A Consumer Brands Association study predicted a steady continuation of elevated demand into the fourth quarter of 2021, moderating costs for the consumer packaged goods (CPG) industry.
“For 19 months, demand has steadily increased, rising beyond levels not seen since the shelf-clearing panic at the start of the pandemic,” Geoff Freeman, president, CEO, Consumer Brands Association says. “Today, however, the shelves aren’t empty. Despite a supply chain in crisis, a labor shortage and historic inflation, the CPG industry has learned, adapted and gone to incredible lengths to meet consumer demand.”
- According to the Bureau of Labor Statistics, CPG demand in the third quarter of 2021 was up by 1.8% from the previous quarter.

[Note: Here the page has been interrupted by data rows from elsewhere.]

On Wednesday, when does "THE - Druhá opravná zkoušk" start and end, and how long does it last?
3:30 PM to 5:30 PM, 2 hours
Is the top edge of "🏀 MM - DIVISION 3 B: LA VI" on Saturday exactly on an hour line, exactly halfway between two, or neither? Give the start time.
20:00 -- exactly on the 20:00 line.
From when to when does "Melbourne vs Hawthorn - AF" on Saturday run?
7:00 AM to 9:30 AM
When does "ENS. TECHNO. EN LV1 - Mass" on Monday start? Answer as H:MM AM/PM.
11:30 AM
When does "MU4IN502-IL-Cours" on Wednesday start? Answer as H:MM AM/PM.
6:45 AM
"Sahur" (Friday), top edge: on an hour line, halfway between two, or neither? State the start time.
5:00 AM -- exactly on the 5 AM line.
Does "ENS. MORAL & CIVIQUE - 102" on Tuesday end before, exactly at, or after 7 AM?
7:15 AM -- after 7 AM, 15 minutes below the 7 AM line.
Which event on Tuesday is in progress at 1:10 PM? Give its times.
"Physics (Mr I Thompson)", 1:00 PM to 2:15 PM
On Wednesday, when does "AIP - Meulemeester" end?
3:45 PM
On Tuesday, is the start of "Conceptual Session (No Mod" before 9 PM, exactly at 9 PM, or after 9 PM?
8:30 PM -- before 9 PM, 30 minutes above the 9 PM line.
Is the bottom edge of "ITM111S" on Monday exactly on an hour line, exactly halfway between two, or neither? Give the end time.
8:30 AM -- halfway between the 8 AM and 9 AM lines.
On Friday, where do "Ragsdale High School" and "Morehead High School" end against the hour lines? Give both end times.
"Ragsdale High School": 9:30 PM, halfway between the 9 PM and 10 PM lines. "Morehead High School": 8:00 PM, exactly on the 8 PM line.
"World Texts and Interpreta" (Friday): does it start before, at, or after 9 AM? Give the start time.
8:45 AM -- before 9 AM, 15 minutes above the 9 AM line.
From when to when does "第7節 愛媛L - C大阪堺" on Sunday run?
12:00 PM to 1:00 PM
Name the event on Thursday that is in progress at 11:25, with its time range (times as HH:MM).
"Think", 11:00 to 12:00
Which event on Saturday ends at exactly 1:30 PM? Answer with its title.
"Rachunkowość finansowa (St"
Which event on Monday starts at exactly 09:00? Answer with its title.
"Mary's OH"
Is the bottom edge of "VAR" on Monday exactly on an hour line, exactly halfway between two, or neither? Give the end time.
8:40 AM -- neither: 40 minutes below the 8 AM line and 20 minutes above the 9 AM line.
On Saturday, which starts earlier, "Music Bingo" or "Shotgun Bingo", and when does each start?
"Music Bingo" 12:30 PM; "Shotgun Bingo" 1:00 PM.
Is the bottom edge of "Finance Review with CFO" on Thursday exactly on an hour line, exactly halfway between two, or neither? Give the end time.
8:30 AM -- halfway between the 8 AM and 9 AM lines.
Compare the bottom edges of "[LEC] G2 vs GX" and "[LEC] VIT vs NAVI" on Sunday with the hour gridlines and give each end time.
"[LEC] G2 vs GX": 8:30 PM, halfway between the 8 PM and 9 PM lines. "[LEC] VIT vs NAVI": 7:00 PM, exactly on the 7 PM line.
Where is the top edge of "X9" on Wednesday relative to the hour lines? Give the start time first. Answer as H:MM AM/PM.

- Demand surpassed the March 2020 panic that cleared store shelves in both August and September. The wave of demand showed the shift in American behaviors and consumption habits following the COVID-19 pandemic.
- Wholesale costs have hit record highs, with an 8.6% annual increase in October, alone.
- Consumer Brands forecasts a slight slowdown in wholesale costs for food manufacturing, but one that is still 10.5-12% higher than the year prior. Had COVID-19 not happened, it would have been at 1.3% following pre-pandemic norms.
- Year-over-year prices have increased dramatically for commodities such as wheat (64%), aluminum (88%) and ethyl alcohol (62%).
“How fast and how much those costs moderate will be based on supply chain bottlenecks easing and the labor force growing,” Freeman adds. “Only then will companies — and consumers — see price relief.”